# Input records:
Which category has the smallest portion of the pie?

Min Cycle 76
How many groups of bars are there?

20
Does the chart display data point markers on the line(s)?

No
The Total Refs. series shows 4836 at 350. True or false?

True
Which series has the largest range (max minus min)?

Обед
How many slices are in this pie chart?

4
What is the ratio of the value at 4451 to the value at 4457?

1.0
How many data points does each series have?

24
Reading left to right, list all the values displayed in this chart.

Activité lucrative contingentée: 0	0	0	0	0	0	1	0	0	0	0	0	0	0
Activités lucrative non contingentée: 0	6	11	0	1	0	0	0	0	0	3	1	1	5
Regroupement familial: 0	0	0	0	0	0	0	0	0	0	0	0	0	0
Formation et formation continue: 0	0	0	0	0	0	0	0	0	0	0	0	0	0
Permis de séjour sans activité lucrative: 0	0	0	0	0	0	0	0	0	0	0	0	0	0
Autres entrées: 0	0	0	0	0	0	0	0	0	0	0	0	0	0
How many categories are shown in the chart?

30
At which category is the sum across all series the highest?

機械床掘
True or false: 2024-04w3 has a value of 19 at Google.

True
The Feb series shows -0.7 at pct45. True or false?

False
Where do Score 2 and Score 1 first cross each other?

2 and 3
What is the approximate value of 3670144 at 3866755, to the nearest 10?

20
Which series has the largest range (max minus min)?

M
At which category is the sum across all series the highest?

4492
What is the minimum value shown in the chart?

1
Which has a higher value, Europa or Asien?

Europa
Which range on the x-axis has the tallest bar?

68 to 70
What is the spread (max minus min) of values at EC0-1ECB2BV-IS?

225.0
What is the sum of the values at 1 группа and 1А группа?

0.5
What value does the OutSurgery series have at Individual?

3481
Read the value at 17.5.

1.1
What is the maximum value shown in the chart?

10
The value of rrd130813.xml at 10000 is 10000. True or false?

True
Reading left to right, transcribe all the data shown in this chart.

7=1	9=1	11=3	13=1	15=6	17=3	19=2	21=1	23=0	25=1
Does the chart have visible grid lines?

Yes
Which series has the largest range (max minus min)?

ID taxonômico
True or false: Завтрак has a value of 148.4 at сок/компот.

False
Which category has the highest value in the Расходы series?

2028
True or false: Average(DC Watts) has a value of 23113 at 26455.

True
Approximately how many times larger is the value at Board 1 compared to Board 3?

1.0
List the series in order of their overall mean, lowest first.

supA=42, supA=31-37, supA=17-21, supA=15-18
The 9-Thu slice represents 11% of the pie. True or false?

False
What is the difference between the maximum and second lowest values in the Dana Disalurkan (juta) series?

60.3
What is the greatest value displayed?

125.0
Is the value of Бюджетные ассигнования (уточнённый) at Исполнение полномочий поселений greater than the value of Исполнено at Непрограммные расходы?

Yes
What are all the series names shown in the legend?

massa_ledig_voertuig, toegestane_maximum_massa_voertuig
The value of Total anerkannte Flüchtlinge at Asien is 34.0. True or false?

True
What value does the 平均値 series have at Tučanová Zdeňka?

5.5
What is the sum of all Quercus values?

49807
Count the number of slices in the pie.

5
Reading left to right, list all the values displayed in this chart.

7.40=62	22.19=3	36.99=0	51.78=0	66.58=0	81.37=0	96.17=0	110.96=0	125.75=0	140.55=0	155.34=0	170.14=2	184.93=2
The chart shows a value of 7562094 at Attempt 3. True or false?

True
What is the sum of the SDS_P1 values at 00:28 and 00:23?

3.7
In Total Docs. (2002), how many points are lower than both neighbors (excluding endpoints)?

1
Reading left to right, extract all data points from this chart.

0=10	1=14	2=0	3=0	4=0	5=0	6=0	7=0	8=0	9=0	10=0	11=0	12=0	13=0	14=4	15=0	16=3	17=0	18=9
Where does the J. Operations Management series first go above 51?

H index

# Work request:
Reproduce the records character for character, beginning at their first line and stopping after the line that contains "Where do Score". Include both of these lines.

# Finished exercise:
Which category has the smallest portion of the pie?

Min Cycle 76
How many groups of bars are there?

20
Does the chart display data point markers on the line(s)?

No
The Total Refs. series shows 4836 at 350. True or false?

True
Which series has the largest range (max minus min)?

Обед
How many slices are in this pie chart?

4
What is the ratio of the value at 4451 to the value at 4457?

1.0
How many data points does each series have?

24
Reading left to right, list all the values displayed in this chart.

Activité lucrative contingentée: 0	0	0	0	0	0	1	0	0	0	0	0	0	0
Activités lucrative non contingentée: 0	6	11	0	1	0	0	0	0	0	3	1	1	5
Regroupement familial: 0	0	0	0	0	0	0	0	0	0	0	0	0	0
Formation et formation continue: 0	0	0	0	0	0	0	0	0	0	0	0	0	0
Permis de séjour sans activité lucrative: 0	0	0	0	0	0	0	0	0	0	0	0	0	0
Autres entrées: 0	0	0	0	0	0	0	0	0	0	0	0	0	0
How many categories are shown in the chart?

30
At which category is the sum across all series the highest?

機械床掘
True or false: 2024-04w3 has a value of 19 at Google.

True
The Feb series shows -0.7 at pct45. True or false?

False
Where do Score 2 and Score 1 first cross each other?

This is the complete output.